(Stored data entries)
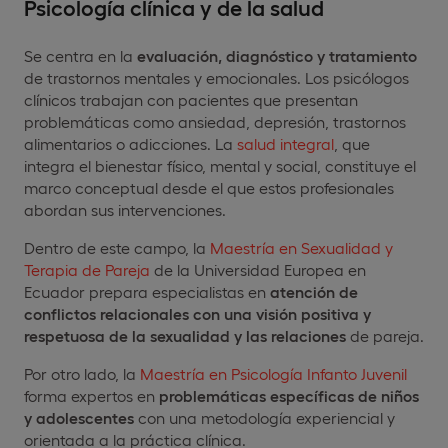
Psicología clínica y de la salud
Se centra en la
evaluación, diagnóstico y tratamiento
de trastornos mentales y emocionales. Los psicólogos
clínicos trabajan con pacientes que presentan
problemáticas como ansiedad, depresión, trastornos
alimentarios o adicciones. La
salud integral
, que
integra el bienestar físico, mental y social, constituye el
marco conceptual desde el que estos profesionales
abordan sus intervenciones.
Dentro de este campo, la
Maestría en Sexualidad y
Terapia de Pareja
de la Universidad Europea en
Ecuador prepara especialistas en
atención de
conflictos relacionales con una visión positiva y
respetuosa de la sexualidad y las relaciones
de pareja.
Por otro lado, la
Maestría en Psicología Infanto Juvenil
forma expertos en
problemáticas específicas de niños
y adolescentes
con una metodología experiencial y
orientada a la práctica clínica.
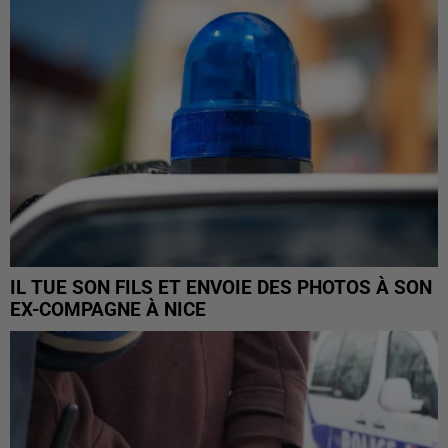
IL TUE SON FILS ET ENVOIE DES PHOTOS À SON
EX-COMPAGNE À NICE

■ **WHAT IS BEING ASKED**
Which lines of the records above contain the word "problemáticas"? Report each one.

■ **RESPONSE**
problemáticas como ansiedad, depresión, trastornos
problemáticas específicas de niños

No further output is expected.